KULT Underground

una della più "antiche" e-zine italiane – attiva dal 1994

Intervista con ITDJ

9 min read

Album, digital release. Autoproduzione. Uscita 6 maggio 2022.

ITDJ nasce dall’incontro tra Tommaso Sampaolesi e Peyote Vibes, studio di produzione e registrazione capitanato da Riccardo Franconi e Nicola Amici. Riccardo stava scrivendo alcuni brani elettronici strumentali e chiese a Tommaso se voleva provare ad inserirci la sua voce: l’intesa fu immediata e la prima prova lasciò i tre molto soddisfatti tanto che, con grande entusiasmo, maturò ben presto l’idea di sviluppare un EP di quattro brani. Da lì a poco il progetto iniziale si estese alla possibilità concreta di realizzare un album, vista l’urgenza con cui si stavano definendo nuove idee; a febbraio 2022 “de Mon Demon” era già pronto: un album intenso e personale, diretto, inquietante ma liberatorio, in cui l’autore dà sfogo ai propri pensieri al ritmo di sonorità Electro Dark. Una riflessione introspettiva e un confronto con i propri demoni, una auto-analisi terapeutica per buttare fuori un po’ di veleno. Del suo progetto precedente – Il Tipo di Jesi – Tommaso decide di tenere solo le iniziali. Le influenze del disco sono molteplici, dalla passione per i Bachi da pietra di Riccardo e Nicola, all’Hip Hop/Rap di Beastie Boys, Run the Jewels e Danny Brown che hanno ispirato la voce di Tommaso durante la scrittura del disco, dall’EDM all’Alternative Rock, dall’Industrial al Grunge.

════════════════════

> [LE TUE ISTRUZIONI] Nell'intervista con ITDJ, che cosa decide di conservare Tommaso del suo progetto precedente, Il Tipo di Jesi?

> [DATI DA ESAMINARE]

════════════════════

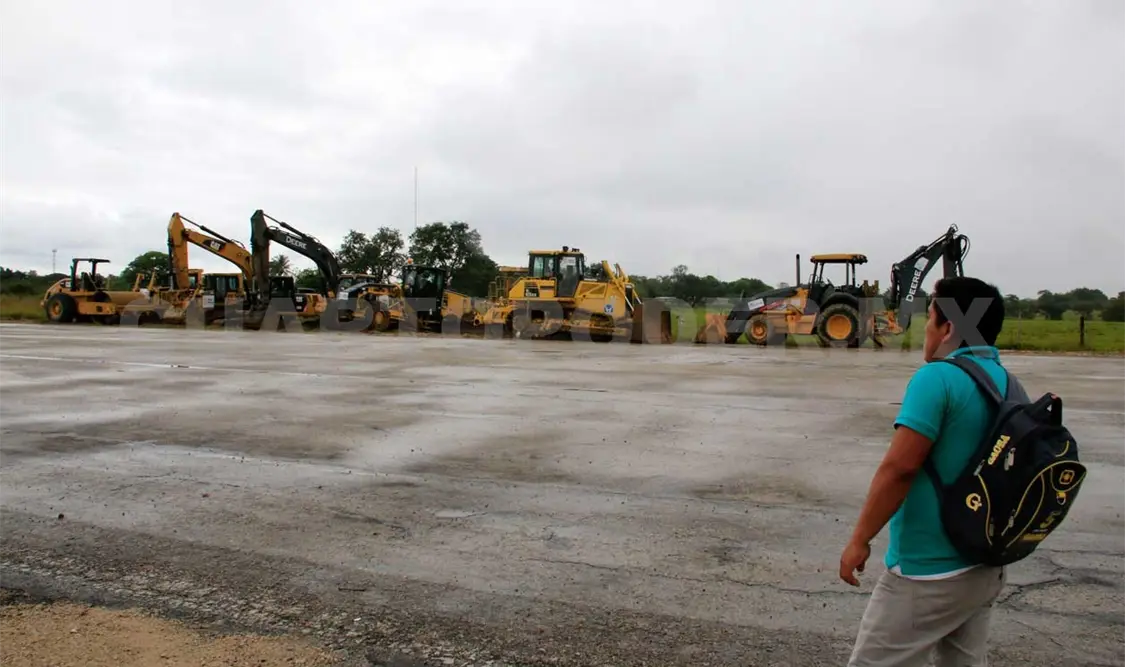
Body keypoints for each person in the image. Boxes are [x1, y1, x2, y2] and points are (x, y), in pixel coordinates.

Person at [840, 276, 1020, 667]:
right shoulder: (1008, 383)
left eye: (931, 319)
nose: (926, 329)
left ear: (949, 328)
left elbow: (900, 469)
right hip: (984, 561)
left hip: (928, 572)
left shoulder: (937, 378)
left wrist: (860, 538)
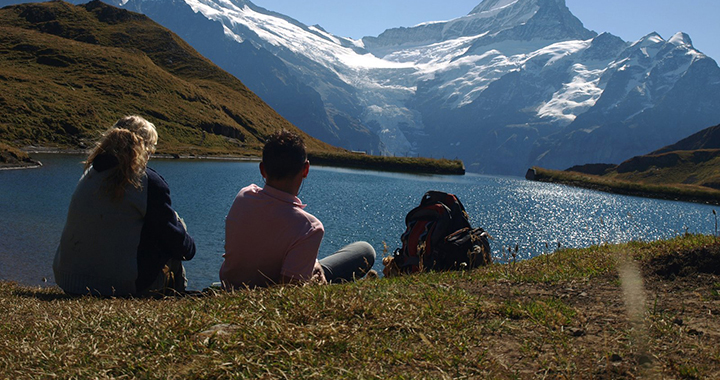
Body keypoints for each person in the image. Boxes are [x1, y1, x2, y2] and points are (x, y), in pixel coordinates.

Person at [53, 116, 196, 296]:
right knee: (176, 225)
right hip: (115, 287)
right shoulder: (145, 181)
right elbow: (174, 239)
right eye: (152, 148)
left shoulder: (91, 173)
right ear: (144, 148)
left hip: (70, 282)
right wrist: (190, 247)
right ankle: (177, 299)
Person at [220, 130, 375, 289]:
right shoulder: (309, 228)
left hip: (230, 288)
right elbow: (290, 291)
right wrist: (315, 273)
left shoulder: (244, 195)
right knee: (365, 250)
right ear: (305, 169)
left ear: (262, 169)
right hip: (267, 298)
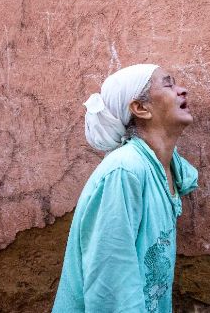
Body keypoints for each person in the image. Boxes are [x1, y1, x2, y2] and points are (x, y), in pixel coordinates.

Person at [53, 64, 198, 313]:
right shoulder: (124, 171)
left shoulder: (166, 168)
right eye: (168, 84)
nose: (182, 90)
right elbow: (111, 282)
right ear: (140, 108)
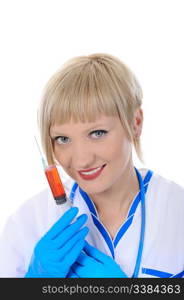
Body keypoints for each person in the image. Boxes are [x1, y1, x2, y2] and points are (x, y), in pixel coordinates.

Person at [0, 53, 184, 278]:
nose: (81, 160)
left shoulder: (176, 209)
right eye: (63, 139)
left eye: (97, 133)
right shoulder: (28, 221)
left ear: (135, 124)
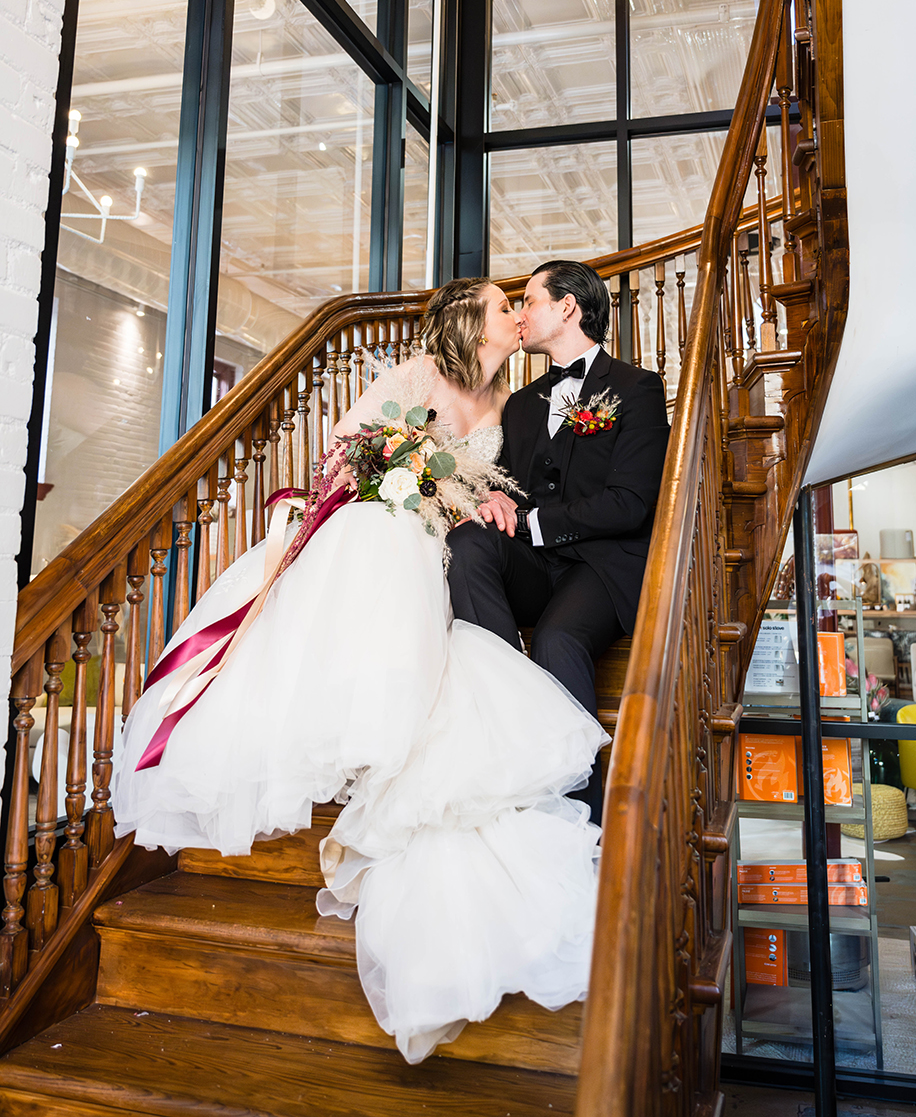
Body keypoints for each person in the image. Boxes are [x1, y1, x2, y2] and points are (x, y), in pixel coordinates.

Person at [112, 278, 606, 1065]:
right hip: (398, 517)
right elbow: (344, 454)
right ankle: (353, 713)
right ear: (469, 322)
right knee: (380, 538)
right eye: (502, 307)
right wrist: (402, 480)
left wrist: (484, 504)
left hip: (454, 534)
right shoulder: (414, 377)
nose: (517, 315)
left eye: (523, 305)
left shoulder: (512, 403)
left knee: (429, 556)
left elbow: (497, 487)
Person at [447, 260, 670, 823]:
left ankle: (583, 815)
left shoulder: (636, 388)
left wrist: (535, 524)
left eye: (530, 300)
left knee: (556, 640)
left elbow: (632, 502)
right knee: (470, 543)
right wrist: (493, 504)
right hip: (535, 563)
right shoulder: (520, 404)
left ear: (567, 307)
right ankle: (502, 701)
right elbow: (512, 493)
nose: (521, 314)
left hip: (599, 567)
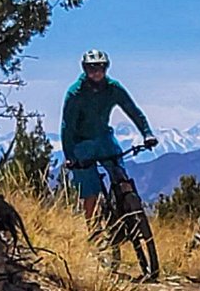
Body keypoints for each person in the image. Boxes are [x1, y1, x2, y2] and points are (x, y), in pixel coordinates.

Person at [61, 48, 158, 221]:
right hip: (82, 144)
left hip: (104, 138)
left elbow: (133, 111)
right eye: (92, 68)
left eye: (100, 68)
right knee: (90, 190)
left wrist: (147, 134)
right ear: (85, 69)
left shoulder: (113, 88)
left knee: (120, 175)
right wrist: (70, 156)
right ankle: (93, 229)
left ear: (106, 68)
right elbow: (67, 127)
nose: (96, 72)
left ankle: (129, 212)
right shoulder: (75, 93)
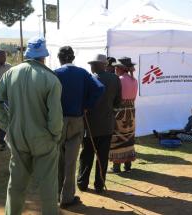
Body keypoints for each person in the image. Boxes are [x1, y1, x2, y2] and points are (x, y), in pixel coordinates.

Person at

════════════════════

> [RISULTATO RICHIESTO] Solo le iniziali.